The sheet’s performance is, oddly, more convincing and powerful than the underplayed living musician we see largely in flashback. The woman isn’t the only one who’s grieving. From the moment his character dies and is replaced by a sheet, we learn more than you could possibly imagine about this entity, its acceptance of its existence and its determination to learn about its surroundings and find his release.

One particular scene brings the film almost unnecessarily to life, as a group of hippies hold a party in what they understand is a haunted house, giving one in particular (Will Oldham) the opportunity to prognosticate about the pointlessness of creativity and the fruitlessness of permanence in a universe that’s destined for an inevitable implosion. In one monologue, he says more than the rest of the film’s dialogue combined.

This isn’t the kind of ghost-film where these hippies are then knocked off one-by-one by the spectre. Lowery simply makes this point and then moves on to the next one. Of course, ghost stories don’t have to be fast-cutting, whiz-bang scream-fests – they can equally be slow, sombre and genuinely haunting affairs. But in addition to getting more emotion out of a sheet than many other directors can get from their actors’ faces, perhaps the director’s greatest achievement is to use the simplistic imagery of a ghostly sheet in the first place, without even tempting audiences to laugh at what in any other arena would be laughable. He also manages to squeeze moments of the driest of humour and the gentlest of sentimentality from the most unexpected of places.

There’s not much new here thematically, narratively or even structurally, as it employs flashbacks and plays with chronology in a way that so many others do – and this creates its own issues that will make you question whether some vital elements of the plot actually work at all.
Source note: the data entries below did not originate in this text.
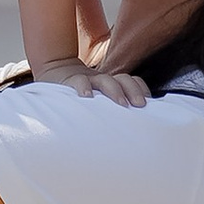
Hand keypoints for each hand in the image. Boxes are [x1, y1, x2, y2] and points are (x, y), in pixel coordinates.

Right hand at [31, 55, 149, 107]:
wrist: (54, 72)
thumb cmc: (81, 96)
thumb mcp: (99, 101)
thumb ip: (113, 109)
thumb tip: (133, 132)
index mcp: (113, 84)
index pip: (133, 82)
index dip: (142, 90)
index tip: (150, 105)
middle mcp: (103, 80)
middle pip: (124, 79)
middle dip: (134, 91)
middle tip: (140, 105)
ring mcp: (88, 80)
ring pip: (106, 80)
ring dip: (115, 91)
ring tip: (121, 104)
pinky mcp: (71, 81)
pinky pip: (79, 82)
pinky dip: (84, 88)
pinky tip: (87, 97)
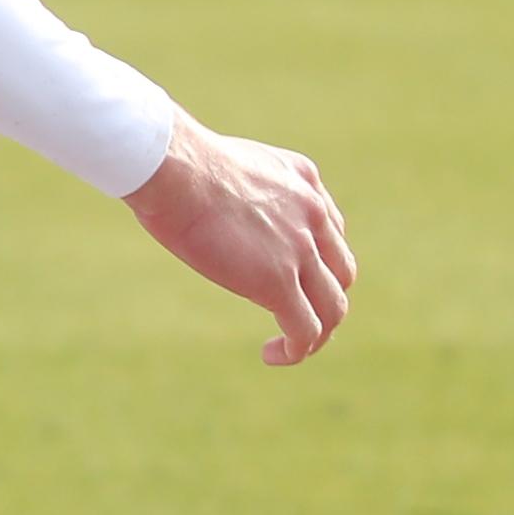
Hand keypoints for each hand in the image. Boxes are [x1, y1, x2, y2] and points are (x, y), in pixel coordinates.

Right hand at [122, 115, 356, 364]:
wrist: (172, 167)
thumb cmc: (172, 159)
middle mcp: (313, 214)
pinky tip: (275, 355)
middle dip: (322, 296)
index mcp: (303, 179)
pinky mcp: (277, 282)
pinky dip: (298, 349)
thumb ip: (231, 180)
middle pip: (341, 271)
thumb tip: (195, 187)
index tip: (290, 275)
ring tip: (292, 346)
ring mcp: (300, 250)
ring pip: (332, 307)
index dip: (316, 259)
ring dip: (317, 331)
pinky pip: (305, 329)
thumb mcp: (221, 159)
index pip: (330, 230)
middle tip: (294, 313)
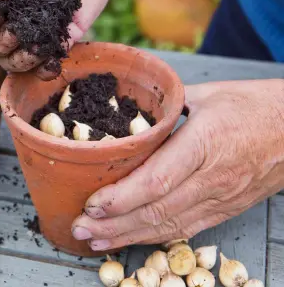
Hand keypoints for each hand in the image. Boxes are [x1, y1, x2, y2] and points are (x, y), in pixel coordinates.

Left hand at [72, 80, 283, 250]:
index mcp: (205, 143)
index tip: (91, 204)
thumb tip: (133, 113)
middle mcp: (212, 178)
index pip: (156, 180)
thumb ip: (168, 105)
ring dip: (128, 236)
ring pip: (168, 226)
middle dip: (113, 224)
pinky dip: (154, 238)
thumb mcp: (208, 94)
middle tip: (79, 226)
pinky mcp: (225, 209)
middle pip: (156, 210)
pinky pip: (186, 229)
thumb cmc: (254, 106)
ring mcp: (220, 198)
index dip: (120, 198)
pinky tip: (132, 239)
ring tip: (96, 240)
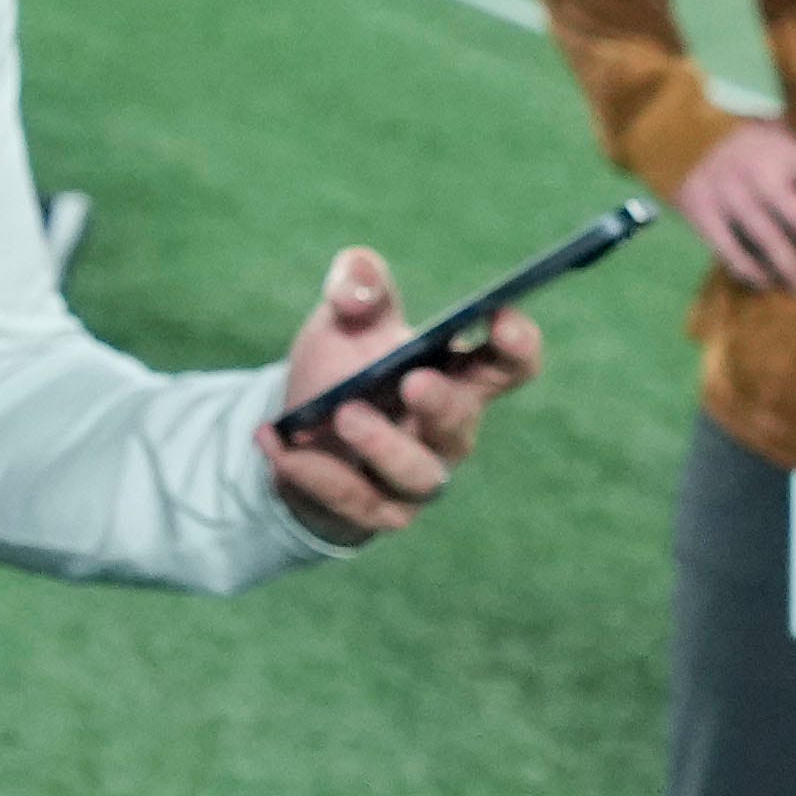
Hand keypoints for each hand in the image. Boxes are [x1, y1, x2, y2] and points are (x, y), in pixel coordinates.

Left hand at [263, 249, 533, 542]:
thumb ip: (357, 283)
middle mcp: (447, 430)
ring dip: (381, 446)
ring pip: (417, 475)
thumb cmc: (342, 365)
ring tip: (342, 415)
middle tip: (412, 383)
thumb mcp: (345, 315)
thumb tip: (355, 291)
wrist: (296, 430)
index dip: (517, 345)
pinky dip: (315, 473)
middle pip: (461, 421)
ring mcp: (416, 476)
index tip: (500, 317)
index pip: (510, 365)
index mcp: (458, 375)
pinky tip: (278, 442)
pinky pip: (356, 502)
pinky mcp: (376, 511)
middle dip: (441, 403)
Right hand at [680, 121, 795, 296]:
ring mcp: (729, 195)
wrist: (677, 128)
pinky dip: (750, 271)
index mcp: (785, 151)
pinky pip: (730, 251)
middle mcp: (760, 174)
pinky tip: (766, 284)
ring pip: (769, 242)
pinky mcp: (702, 212)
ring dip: (794, 270)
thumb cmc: (743, 137)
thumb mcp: (777, 133)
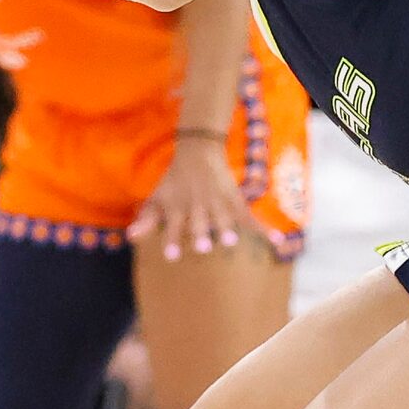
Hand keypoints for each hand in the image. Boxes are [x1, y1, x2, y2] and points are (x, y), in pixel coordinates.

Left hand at [130, 140, 252, 262]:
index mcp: (178, 208)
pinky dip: (264, 229)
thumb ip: (146, 220)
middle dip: (201, 234)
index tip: (172, 257)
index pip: (172, 226)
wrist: (198, 152)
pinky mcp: (235, 202)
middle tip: (202, 247)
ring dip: (227, 229)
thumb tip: (130, 237)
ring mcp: (218, 204)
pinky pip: (250, 217)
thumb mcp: (157, 199)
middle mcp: (198, 207)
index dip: (172, 240)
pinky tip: (278, 242)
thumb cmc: (174, 182)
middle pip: (199, 223)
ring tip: (230, 241)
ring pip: (223, 218)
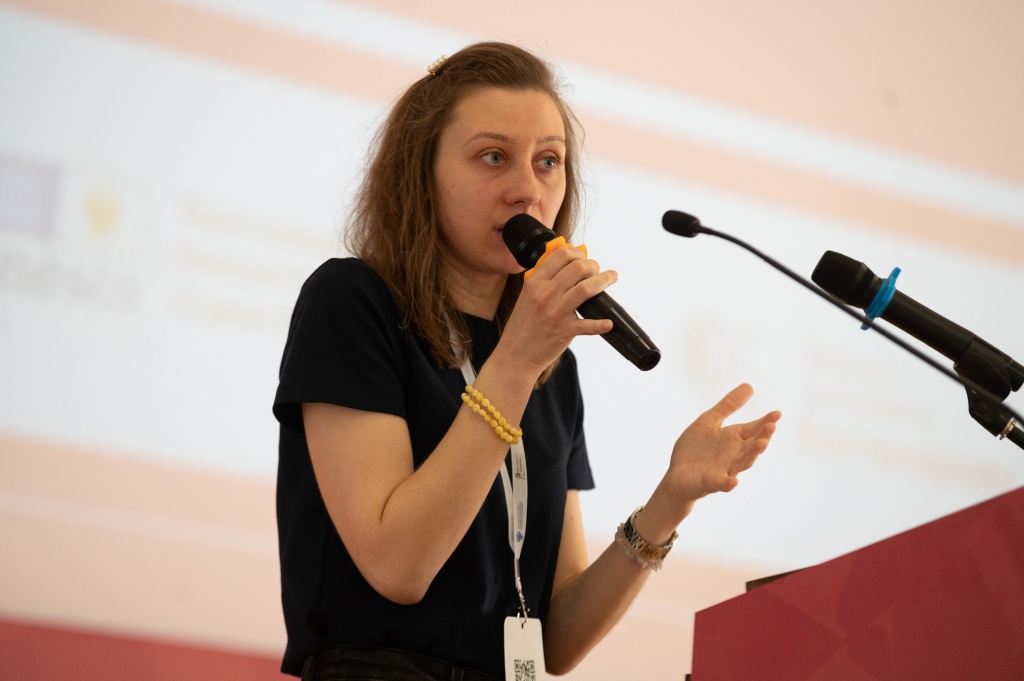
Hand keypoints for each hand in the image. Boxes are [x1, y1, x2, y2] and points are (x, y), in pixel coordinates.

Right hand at [498, 245, 615, 371]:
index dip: (578, 252)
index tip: (584, 257)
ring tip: (610, 278)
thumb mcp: (527, 295)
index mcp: (534, 282)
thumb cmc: (523, 324)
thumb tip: (568, 262)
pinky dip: (601, 323)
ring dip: (604, 280)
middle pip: (577, 267)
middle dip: (593, 265)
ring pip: (586, 288)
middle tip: (597, 270)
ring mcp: (555, 312)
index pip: (561, 254)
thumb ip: (544, 279)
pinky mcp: (564, 331)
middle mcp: (544, 294)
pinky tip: (608, 322)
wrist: (515, 354)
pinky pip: (588, 325)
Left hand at [665, 383, 780, 503]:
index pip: (754, 429)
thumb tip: (750, 386)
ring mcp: (724, 469)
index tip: (777, 413)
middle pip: (753, 446)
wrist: (677, 474)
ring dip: (752, 455)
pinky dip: (727, 483)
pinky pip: (721, 484)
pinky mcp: (710, 483)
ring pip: (743, 463)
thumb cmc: (695, 447)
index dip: (766, 421)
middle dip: (763, 436)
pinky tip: (733, 481)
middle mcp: (734, 454)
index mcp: (734, 438)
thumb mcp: (710, 421)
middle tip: (772, 426)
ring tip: (762, 444)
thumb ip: (728, 406)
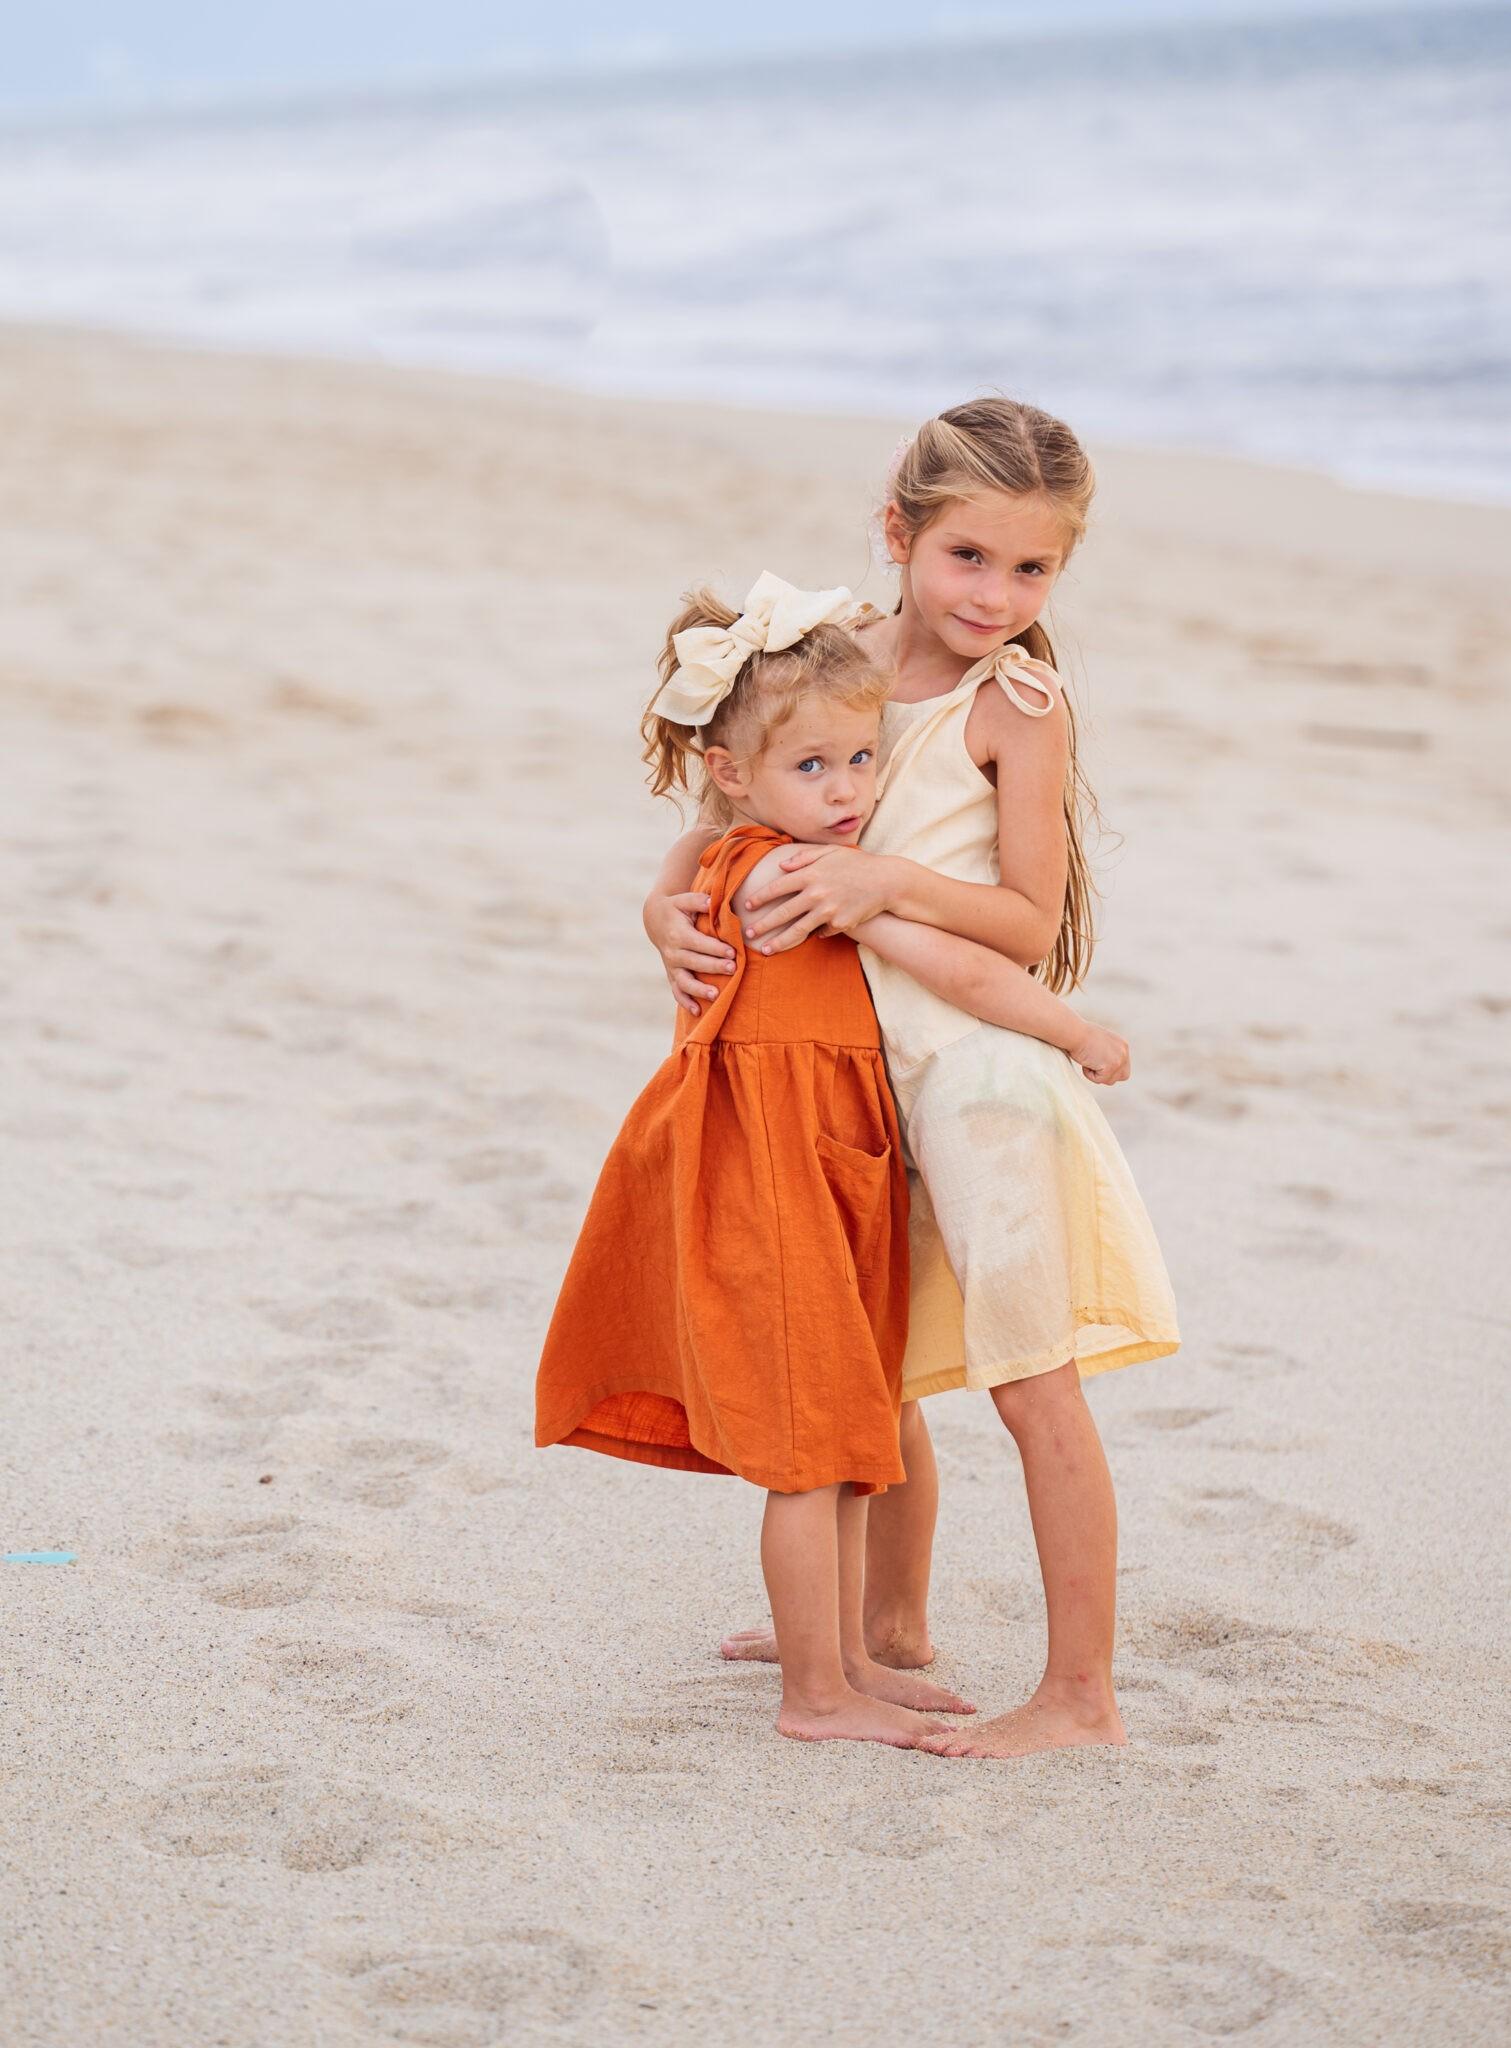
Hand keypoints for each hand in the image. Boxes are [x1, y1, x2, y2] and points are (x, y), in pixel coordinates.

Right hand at [643, 889, 734, 1015]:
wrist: (655, 920)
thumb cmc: (676, 908)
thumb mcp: (683, 899)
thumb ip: (698, 900)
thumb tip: (713, 902)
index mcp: (677, 933)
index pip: (698, 943)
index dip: (714, 948)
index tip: (732, 952)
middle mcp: (673, 952)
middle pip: (694, 962)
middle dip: (714, 967)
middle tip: (733, 969)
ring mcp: (671, 966)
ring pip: (684, 981)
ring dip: (699, 990)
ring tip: (716, 995)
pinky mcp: (671, 974)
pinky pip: (677, 991)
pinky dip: (685, 1002)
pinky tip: (698, 1011)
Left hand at [739, 848, 898, 954]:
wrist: (887, 881)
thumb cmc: (857, 863)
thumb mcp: (830, 852)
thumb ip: (804, 856)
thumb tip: (781, 866)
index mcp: (811, 873)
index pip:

But employing not just one or two cinematic tricks but an entire armoury to produce one of the most poetic, thought provoking and refreshingly different pieces of cinema of recent years, makes it feel oddly satisfying, if – at times – interminably slow. But the pacing, as deliberate as the movement of the ghost, only heightens the power of the rare moments of catharsis in the film.

Lowery is rebelling against our expectations of both the genre and the medium itself.

To get the most out of this, you’ll need to be open-minded and above all, just don’t expect a traditional ghost story – or indeed a traditional piece of cinema. This is about as experimental as a film can be while retaining a largely coherent narrative, but it will unquestionably leave some viewers wondering whether David Lowery is being bold, brave and insightful or arch, manipulative and pretentious.

In truth, its probably a combination of them all.